### Your task
Arrange the lines below as a Markdown table with two columns, Row and Text. Put each line's number in Row and the line itself in Text, and skip any blank lines.

### Record set
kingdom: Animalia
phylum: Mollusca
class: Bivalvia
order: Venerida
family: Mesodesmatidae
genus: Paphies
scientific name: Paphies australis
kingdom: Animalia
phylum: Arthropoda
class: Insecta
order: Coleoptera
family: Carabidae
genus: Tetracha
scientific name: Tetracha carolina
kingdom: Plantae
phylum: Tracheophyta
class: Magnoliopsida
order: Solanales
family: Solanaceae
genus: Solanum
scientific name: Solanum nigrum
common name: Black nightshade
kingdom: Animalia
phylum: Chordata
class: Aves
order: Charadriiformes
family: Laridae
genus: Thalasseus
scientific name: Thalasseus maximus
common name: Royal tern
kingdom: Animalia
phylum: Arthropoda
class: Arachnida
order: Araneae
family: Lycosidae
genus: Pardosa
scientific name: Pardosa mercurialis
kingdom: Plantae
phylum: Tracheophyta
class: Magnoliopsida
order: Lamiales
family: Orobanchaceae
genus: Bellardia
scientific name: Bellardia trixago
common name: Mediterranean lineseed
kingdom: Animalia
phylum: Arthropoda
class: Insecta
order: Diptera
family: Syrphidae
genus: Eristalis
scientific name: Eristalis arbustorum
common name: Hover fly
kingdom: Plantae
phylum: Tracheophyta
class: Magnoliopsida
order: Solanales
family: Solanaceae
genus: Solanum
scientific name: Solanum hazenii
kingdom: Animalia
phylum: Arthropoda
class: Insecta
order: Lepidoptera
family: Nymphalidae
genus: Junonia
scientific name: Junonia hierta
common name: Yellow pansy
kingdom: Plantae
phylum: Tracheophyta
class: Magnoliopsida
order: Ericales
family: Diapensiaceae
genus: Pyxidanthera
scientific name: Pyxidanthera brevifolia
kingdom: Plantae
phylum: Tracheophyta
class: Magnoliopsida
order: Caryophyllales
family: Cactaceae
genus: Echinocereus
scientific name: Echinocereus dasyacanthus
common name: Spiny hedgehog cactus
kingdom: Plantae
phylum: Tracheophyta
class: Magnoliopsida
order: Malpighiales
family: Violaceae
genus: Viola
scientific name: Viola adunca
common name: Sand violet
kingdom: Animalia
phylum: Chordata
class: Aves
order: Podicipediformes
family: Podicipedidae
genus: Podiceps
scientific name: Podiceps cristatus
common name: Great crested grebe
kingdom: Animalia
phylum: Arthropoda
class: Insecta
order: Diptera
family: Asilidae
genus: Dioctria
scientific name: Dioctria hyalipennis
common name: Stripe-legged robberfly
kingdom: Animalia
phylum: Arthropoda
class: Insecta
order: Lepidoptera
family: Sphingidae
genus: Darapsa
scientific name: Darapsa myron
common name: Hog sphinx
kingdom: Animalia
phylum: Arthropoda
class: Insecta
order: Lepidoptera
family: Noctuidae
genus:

### Solved problem
| Row | Text |
|---|---|
| 1 | kingdom: Animalia |
| 2 | phylum: Mollusca |
| 3 | class: Bivalvia |
| 4 | order: Venerida |
| 5 | family: Mesodesmatidae |
| 6 | genus: Paphies |
| 7 | scientific name: Paphies australis |
| 8 | kingdom: Animalia |
| 9 | phylum: Arthropoda |
| 10 | class: Insecta |
| 11 | order: Coleoptera |
| 12 | family: Carabidae |
| 13 | genus: Tetracha |
| 14 | scientific name: Tetracha carolina |
| 15 | kingdom: Plantae |
| 16 | phylum: Tracheophyta |
| 17 | class: Magnoliopsida |
| 18 | order: Solanales |
| 19 | family: Solanaceae |
| 20 | genus: Solanum |
| 21 | scientific name: Solanum nigrum |
| 22 | common name: Black nightshade |
| 23 | kingdom: Animalia |
| 24 | phylum: Chordata |
| 25 | class: Aves |
| 26 | order: Charadriiformes |
| 27 | family: Laridae |
| 28 | genus: Thalasseus |
| 29 | scientific name: Thalasseus maximus |
| 30 | common name: Royal tern |
| 31 | kingdom: Animalia |
| 32 | phylum: Arthropoda |
| 33 | class: Arachnida |
| 34 | order: Araneae |
| 35 | family: Lycosidae |
| 36 | genus: Pardosa |
| 37 | scientific name: Pardosa mercurialis |
| 38 | kingdom: Plantae |
| 39 | phylum: Tracheophyta |
| 40 | class: Magnoliopsida |
| 41 | order: Lamiales |
| 42 | family: Orobanchaceae |
| 43 | genus: Bellardia |
| 44 | scientific name: Bellardia trixago |
| 45 | common name: Mediterranean lineseed |
| 46 | kingdom: Animalia |
| 47 | phylum: Arthropoda |
| 48 | class: Insecta |
| 49 | order: Diptera |
| 50 | family: Syrphidae |
| 51 | genus: Eristalis |
| 52 | scientific name: Eristalis arbustorum |
| 53 | common name: Hover fly |
| 54 | kingdom: Plantae |
| 55 | phylum: Tracheophyta |
| 56 | class: Magnoliopsida |
| 57 | order: Solanales |
| 58 | family: Solanaceae |
| 59 | genus: Solanum |
| 60 | scientific name: Solanum hazenii |
| 61 | kingdom: Animalia |
| 62 | phylum: Arthropoda |
| 63 | class: Insecta |
| 64 | order: Lepidoptera |
| 65 | family: Nymphalidae |
| 66 | genus: Junonia |
| 67 | scientific name: Junonia hierta |
| 68 | common name: Yellow pansy |
| 69 | kingdom: Plantae |
| 70 | phylum: Tracheophyta |
| 71 | class: Magnoliopsida |
| 72 | order: Ericales |
| 73 | family: Diapensiaceae |
| 74 | genus: Pyxidanthera |
| 75 | scientific name: Pyxidanthera brevifolia |
| 76 | kingdom: Plantae |
| 77 | phylum: Tracheophyta |
| 78 | class: Magnoliopsida |
| 79 | order: Caryophyllales |
| 80 | family: Cactaceae |
| 81 | genus: Echinocereus |
| 82 | scientific name: Echinocereus dasyacanthus |
| 83 | common name: Spiny hedgehog cactus |
| 84 | kingdom: Plantae |
| 85 | phylum: Tracheophyta |
| 86 | class: Magnoliopsida |
| 87 | order: Malpighiales |
| 88 | family: Violaceae |
| 89 | genus: Viola |
| 90 | scientific name: Viola adunca |
| 91 | common name: Sand violet |
| 92 | kingdom: Animalia |
| 93 | phylum: Chordata |
| 94 | class: Aves |
| 95 | order: Podicipediformes |
| 96 | family: Podicipedidae |
| 97 | genus: Podiceps |
| 98 | scientific name: Podiceps cristatus |
| 99 | common name: Great crested grebe |
| 100 | kingdom: Animalia |
| 101 | phylum: Arthropoda |
| 102 | class: Insecta |
| 103 | order: Diptera |
| 104 | family: Asilidae |
| 105 | genus: Dioctria |
| 106 | scientific name: Dioctria hyalipennis |
| 107 | common name: Stripe-legged robberfly |
| 108 | kingdom: Animalia |
| 109 | phylum: Arthropoda |
| 110 | class: Insecta |
| 111 | order: Lepidoptera |
| 112 | family: Sphingidae |
| 113 | genus: Darapsa |
| 114 | scientific name: Darapsa myron |
| 115 | common name: Hog sphinx |
| 116 | kingdom: Animalia |
| 117 | phylum: Arthropoda |
| 118 | class: Insecta |
| 119 | order: Lepidoptera |
| 120 | family: Noctuidae |
| 121 | genus: |